Provided material
<<<<

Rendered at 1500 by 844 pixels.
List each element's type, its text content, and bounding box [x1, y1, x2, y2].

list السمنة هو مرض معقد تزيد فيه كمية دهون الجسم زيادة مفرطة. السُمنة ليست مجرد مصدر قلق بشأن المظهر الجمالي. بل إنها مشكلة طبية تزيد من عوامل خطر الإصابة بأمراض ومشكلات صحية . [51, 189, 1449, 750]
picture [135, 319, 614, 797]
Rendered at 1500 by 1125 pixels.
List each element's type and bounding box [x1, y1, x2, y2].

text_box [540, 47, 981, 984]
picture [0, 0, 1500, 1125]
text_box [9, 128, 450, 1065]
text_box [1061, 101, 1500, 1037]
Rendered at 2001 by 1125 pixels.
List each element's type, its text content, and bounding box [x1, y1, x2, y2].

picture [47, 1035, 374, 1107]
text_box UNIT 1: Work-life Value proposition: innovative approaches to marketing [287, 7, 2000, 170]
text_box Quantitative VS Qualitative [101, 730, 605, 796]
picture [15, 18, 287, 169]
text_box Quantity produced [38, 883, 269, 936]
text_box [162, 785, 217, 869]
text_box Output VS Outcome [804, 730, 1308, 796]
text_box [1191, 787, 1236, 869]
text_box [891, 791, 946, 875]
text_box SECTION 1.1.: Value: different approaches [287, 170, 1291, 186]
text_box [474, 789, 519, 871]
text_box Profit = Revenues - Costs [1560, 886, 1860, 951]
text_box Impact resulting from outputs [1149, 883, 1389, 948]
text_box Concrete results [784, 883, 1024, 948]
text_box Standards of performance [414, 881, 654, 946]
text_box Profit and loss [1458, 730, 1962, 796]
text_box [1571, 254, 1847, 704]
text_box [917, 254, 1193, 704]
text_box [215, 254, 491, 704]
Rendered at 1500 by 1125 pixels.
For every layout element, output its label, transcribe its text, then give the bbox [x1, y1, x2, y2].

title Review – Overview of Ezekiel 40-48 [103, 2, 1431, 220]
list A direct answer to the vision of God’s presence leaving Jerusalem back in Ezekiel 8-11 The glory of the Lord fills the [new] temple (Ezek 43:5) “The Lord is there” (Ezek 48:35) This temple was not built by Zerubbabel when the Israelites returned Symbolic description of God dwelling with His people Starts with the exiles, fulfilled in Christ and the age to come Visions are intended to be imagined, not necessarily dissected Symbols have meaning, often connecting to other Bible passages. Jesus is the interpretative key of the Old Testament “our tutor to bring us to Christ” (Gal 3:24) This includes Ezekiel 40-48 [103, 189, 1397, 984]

>>>>

Work request
Could you repeat every record above exactly as it appears?

Solution for this task
Rendered at 1500 by 844 pixels.
List each element's type, its text content, and bounding box [x1, y1, x2, y2].

list السمنة هو مرض معقد تزيد فيه كمية دهون الجسم زيادة مفرطة. السُمنة ليست مجرد مصدر قلق بشأن المظهر الجمالي. بل إنها مشكلة طبية تزيد من عوامل خطر الإصابة بأمراض ومشكلات صحية . [51, 189, 1449, 750]
picture [135, 319, 614, 797]
Rendered at 1500 by 1125 pixels.
List each element's type and bounding box [x1, y1, x2, y2].

text_box [540, 47, 981, 984]
picture [0, 0, 1500, 1125]
text_box [9, 128, 450, 1065]
text_box [1061, 101, 1500, 1037]
Rendered at 2001 by 1125 pixels.
List each element's type, its text content, and bounding box [x1, y1, x2, y2].

picture [47, 1035, 374, 1107]
text_box UNIT 1: Work-life Value proposition: innovative approaches to marketing [287, 7, 2000, 170]
text_box Quantitative VS Qualitative [101, 730, 605, 796]
picture [15, 18, 287, 169]
text_box Quantity produced [38, 883, 269, 936]
text_box [162, 785, 217, 869]
text_box Output VS Outcome [804, 730, 1308, 796]
text_box [1191, 787, 1236, 869]
text_box [891, 791, 946, 875]
text_box SECTION 1.1.: Value: different approaches [287, 170, 1291, 186]
text_box [474, 789, 519, 871]
text_box Profit = Revenues - Costs [1560, 886, 1860, 951]
text_box Impact resulting from outputs [1149, 883, 1389, 948]
text_box Concrete results [784, 883, 1024, 948]
text_box Standards of performance [414, 881, 654, 946]
text_box Profit and loss [1458, 730, 1962, 796]
text_box [1571, 254, 1847, 704]
text_box [917, 254, 1193, 704]
text_box [215, 254, 491, 704]
Rendered at 1500 by 1125 pixels.
For every layout element, output its label, transcribe its text, then give the bbox [x1, y1, x2, y2].

title Review – Overview of Ezekiel 40-48 [103, 2, 1431, 220]
list A direct answer to the vision of God’s presence leaving Jerusalem back in Ezekiel 8-11 The glory of the Lord fills the [new] temple (Ezek 43:5) “The Lord is there” (Ezek 48:35) This temple was not built by Zerubbabel when the Israelites returned Symbolic description of God dwelling with His people Starts with the exiles, fulfilled in Christ and the age to come Visions are intended to be imagined, not necessarily dissected Symbols have meaning, often connecting to other Bible passages. Jesus is the interpretative key of the Old Testament “our tutor to bring us to Christ” (Gal 3:24) This includes Ezekiel 40-48 [103, 189, 1397, 984]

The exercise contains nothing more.